Autant de réalisations qui tirent les prix de l’immobilier vers le haut pratiquement dans tous les quartiers historiques de la capitale, récemment devenue la ville la plus chère du pays en détrônant la station balnéaire de Saint-Sébastien, sur la côte basque. Dans le quartier de Recoletos, à Salamanque, les appartements coûtent entre 16 000 et 20 000 euros le mètre carré.
Aujourd’hui, beaucoup s’interrogent sur l’impact de ces programmes immobiliers sur l’identité culturelle de Madrid. “Entre 2020 et 2024, plus de 7 000 commerces de proximité ont fermé.
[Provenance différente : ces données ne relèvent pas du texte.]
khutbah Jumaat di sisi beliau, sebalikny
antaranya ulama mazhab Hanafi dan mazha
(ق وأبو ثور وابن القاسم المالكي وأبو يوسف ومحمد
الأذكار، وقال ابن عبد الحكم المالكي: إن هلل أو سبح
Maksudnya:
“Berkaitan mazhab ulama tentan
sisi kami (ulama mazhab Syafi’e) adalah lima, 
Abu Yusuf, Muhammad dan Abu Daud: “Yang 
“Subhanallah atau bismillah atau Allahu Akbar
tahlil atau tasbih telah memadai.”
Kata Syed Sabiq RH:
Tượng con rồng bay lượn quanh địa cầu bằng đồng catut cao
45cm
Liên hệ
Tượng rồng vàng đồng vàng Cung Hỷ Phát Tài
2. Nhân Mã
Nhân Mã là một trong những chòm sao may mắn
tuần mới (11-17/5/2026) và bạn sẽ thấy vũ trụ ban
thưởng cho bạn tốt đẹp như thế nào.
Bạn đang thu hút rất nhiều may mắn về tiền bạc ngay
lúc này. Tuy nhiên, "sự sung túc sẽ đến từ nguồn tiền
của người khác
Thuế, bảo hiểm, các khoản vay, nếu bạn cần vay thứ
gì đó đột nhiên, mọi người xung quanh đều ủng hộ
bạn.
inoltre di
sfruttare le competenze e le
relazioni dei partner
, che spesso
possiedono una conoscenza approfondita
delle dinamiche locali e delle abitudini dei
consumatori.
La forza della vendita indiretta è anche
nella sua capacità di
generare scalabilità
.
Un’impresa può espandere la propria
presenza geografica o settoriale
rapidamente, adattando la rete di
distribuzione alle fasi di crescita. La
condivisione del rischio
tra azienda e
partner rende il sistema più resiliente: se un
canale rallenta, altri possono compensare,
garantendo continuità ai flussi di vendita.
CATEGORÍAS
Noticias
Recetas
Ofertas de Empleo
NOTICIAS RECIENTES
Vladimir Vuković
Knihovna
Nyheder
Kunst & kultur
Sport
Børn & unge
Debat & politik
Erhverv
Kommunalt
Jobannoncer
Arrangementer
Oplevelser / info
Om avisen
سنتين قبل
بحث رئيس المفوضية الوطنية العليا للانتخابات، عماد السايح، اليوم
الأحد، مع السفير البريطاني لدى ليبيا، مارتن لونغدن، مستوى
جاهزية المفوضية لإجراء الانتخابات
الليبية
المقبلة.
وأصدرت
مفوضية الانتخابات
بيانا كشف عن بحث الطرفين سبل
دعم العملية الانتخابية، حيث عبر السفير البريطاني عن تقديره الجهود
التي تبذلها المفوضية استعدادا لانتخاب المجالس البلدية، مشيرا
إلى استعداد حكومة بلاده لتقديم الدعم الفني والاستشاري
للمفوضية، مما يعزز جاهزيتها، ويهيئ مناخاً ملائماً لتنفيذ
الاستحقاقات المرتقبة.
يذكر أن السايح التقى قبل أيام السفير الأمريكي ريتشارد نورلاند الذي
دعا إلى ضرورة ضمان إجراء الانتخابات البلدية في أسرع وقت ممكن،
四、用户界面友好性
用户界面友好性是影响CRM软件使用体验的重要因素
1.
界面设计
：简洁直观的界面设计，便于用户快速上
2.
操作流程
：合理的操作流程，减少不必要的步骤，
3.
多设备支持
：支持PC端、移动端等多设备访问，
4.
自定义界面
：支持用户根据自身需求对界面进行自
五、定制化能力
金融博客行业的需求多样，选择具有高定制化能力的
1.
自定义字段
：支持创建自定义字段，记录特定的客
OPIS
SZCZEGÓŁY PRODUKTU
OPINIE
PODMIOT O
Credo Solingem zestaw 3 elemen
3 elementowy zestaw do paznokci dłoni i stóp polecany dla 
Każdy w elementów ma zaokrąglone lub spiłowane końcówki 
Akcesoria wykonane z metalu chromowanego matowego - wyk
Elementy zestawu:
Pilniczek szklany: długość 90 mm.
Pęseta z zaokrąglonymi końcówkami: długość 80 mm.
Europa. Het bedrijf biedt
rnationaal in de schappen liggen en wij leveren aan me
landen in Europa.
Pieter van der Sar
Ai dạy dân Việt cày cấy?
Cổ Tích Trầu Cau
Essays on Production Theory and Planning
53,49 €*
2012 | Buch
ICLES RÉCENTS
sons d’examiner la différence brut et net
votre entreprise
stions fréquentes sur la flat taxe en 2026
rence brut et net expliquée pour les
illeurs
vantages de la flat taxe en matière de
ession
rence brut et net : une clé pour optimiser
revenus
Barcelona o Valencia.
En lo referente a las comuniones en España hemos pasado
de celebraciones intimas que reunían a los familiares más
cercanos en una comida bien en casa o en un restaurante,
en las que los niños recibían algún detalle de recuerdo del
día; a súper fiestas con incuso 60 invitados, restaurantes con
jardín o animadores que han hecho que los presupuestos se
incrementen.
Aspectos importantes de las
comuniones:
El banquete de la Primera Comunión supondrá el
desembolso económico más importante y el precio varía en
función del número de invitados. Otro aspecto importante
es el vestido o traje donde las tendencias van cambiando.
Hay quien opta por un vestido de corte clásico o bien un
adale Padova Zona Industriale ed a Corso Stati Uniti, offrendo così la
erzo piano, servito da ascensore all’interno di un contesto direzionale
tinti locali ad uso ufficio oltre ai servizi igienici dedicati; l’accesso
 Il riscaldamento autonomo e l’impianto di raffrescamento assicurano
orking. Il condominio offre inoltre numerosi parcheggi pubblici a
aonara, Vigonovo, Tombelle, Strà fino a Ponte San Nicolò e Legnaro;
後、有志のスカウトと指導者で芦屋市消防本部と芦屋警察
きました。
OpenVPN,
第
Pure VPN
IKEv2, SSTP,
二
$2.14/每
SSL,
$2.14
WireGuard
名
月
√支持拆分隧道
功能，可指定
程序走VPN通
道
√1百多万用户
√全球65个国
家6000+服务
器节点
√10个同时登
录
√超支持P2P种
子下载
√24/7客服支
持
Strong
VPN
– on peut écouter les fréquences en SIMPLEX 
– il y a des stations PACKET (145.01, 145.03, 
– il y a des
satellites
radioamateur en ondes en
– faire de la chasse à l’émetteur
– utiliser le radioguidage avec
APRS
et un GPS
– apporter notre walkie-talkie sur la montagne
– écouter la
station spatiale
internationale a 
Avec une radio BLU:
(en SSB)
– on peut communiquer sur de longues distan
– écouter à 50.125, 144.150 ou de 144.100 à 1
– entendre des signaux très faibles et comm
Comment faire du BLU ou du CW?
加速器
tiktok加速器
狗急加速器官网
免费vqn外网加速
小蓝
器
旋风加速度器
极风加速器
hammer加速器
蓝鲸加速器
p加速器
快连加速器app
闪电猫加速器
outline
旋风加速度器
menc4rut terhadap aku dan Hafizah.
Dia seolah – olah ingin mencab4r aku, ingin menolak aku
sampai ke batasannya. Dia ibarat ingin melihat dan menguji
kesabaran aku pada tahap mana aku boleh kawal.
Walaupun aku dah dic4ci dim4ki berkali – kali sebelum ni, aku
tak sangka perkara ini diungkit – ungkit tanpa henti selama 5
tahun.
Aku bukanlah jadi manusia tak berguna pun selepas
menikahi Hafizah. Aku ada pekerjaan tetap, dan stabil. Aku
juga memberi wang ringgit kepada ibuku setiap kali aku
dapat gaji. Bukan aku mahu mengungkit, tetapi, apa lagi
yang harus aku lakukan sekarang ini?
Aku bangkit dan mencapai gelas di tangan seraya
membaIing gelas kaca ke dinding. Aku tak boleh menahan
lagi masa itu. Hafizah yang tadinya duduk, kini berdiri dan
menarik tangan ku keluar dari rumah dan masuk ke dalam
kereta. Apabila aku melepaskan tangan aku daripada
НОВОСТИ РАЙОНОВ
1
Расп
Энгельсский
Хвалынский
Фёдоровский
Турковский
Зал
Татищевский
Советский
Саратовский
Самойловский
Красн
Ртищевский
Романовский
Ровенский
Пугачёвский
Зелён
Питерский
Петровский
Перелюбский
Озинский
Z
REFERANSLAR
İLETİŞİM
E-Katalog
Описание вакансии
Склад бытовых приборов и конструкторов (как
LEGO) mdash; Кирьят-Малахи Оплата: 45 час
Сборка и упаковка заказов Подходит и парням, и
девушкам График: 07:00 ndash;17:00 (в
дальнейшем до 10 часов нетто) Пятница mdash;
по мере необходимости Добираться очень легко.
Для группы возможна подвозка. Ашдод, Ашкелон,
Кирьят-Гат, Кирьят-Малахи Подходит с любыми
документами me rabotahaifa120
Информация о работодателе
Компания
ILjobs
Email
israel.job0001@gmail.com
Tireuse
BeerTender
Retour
Dans certains quartiers, comme Lavapiés, Tetuán et Malasaña, le constat est particulièrement poignant”, rapporte le Financial Times.
La Britannique Helen Wilkins a quitté le Royaume-Uni pour s’installer à Madrid en 2006. A présent, elle a du mal à reconnaître la rue où elle s’était initialement installée, dans l’arrondissement de Tetuán. “Il y a des gratte-ciel et des chantiers partout. Les vieux bars espagnols ont été remplacés par des cafés spécialisés dans le matcha.”